Lately the publicity surrounding the state of housing in Cleveland has been largely negative. Stories of quick-buck property transactions involving dilapidated city houses have raised hackles throughout the city. But housing authorities say recent property-flipping schemes are an aberration, and that the health of Cleveland's real estate climate hasn't suffered from them. Efforts to boost the quality and appearance of Cleveland's neighborhoods are very much alive, in the form of programs designed to help homeowners maintain and improve their homes. One such program, the Cleveland Fix-up Fund, is relatively young, but growing. 90.3's Bill Rice reports.
Bill Rice- This is the sound of progress for people like Elitha Littlejohn, who lives in Cleveland's Mt. Pleasant Neighborhood. The schoolteacher recently had her small back porch replaced with a full deck, relocated her central air conditioning unit, and installed lights and a gate in the back yard to deter crime. Littlejohn considers her house not only her home, but also a long-term investment.
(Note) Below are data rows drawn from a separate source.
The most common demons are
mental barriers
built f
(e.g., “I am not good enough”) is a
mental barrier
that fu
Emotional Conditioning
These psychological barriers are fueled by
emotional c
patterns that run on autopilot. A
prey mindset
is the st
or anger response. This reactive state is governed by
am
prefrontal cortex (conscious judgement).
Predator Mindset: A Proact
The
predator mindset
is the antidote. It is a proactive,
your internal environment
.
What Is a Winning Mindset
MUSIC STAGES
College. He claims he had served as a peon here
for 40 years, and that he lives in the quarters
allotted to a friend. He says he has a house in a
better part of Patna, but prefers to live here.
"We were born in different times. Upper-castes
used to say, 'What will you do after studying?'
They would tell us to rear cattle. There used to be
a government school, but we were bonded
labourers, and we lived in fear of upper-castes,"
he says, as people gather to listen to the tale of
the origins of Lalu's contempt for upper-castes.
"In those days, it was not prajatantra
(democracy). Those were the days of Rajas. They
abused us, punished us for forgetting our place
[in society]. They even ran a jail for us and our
Elitha Littlejohn- Basically what I'm trying to do with my home is help it keep its value going up.
BR- Littlejohn was able to buy her house three years ago with the help of a city loan to cover the down payment, in addition to a bank mortgage. She says have essentially two mortgages made it tough to finance any improvements.
EL- The city gives you $8,000 and they put a lien on your house, so because I had what they called a second mortgage or a lien, a lot of places kind of turned me away.
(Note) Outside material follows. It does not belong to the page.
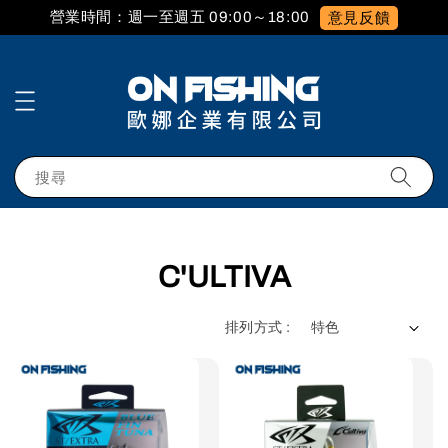
營業時間：週一至週五 09:00～18:00
意見反饋
搜尋
C'ULTIVA
排列方式 :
BR- Littlejohn later heard about the Cleveland Fix-up Fund, a home improvement loan program offered through neighborhood community development groups. It provides loans to homeowners at rates substantially below the market home-improvement rate. And it's geared to people like Littlejohn, who, because of her debt load, might otherwise be considered maxed out on credit. But besides the low rate, the Fix-up Fund program has other benefits that aren't available through regular commercial lenders. Joel Owens is a consultant to Neighborhood Progress, Inc., which manages the fund.
Joel Owens- They handle job specs, bidding out the job, construction monitoring, finding a contractor and watching that job throughout the process so you can be assured you'll get quality work.
BR- Susan Romano of the Slavic Village neighborhood was one of the early participants in the Fix-up Fund program. Like Elitha Littlejohn, she was a relatively new homeowner who struck out trying to get a conventional home improvement loan. Unlike Littlejohn, though, her home repair needs were a bit more urgent: local wildlife had taken up residence in her roof.
Susan Romano- I had pest control come out and trap. I trapped five squirrels upstairs in my house. I cut tree limbs down, I did whatever I could do. It got to the point where they were all over my roof then. It was a disaster, from one end of my house to the other it was nothing but a hole.
BR (to SR)- So you felt kind of trapped?
SR- Yes, I was trapped. I was afraid I was going to lose my house. I didn't have no money to fix it up. And then through Slavic village and city funding I got it.
BR- The Fix-up Fund started in June of 1999 as a pilot program, available in only five of Cleveland's neighborhoods. This summer the program was expanded to cover 11 additional neighborhoods, and fund officials hope it will eventually be available city-wide. In addition to benefiting individual homeowners, many foresee the day when the Fund will play a larger role in the overall health of Cleveland's housing climate. That's important to people like Ray Pianca, Cleveland's Housing Court Judge. Pianca says of the 17,000 housing cases that go through the court every year, 6,000 have to do with home repairs.
Ray Pianca- If you don't repair your home in Cleveland you can become a criminal defendant with a criminal record - if your gutters not fixed, your house isn't painted - you become a criminal defendant. We have 50 people in the courtroom today trying to find a way so that they don't become criminal defendants.
BR- Pianca says those cases often result in fines, and sometimes even jail time. Most of those subjected to serious penalties are investor owners, but some are owner/occupants. The Fix-up Fund is open to both owners and investors, and Pianca says it's a program the court hopes will be utilized more as neighborhoods push for more involvement from everyone in keeping up their communities.
RP- This is an alternative for the hoods in Cleveland - not only the counseling but the bidding and the repair inspection - very important aspects because when that doesn't work right we've seen people have to end up in court having to work on those problems in the court context, facing jail time or thousands of dollars in fines.
BR- The Fix-up Fund offers loans anywhere from $500 to $15,000. The current pilot period, funded through municipal and foundation grants, continues through mid-2001. Fund officials hope to make it a permanent city-wide program after that, to be paid for with city and county bond issues. Bill Rice, 90.3 WCPN, 90.3 FM.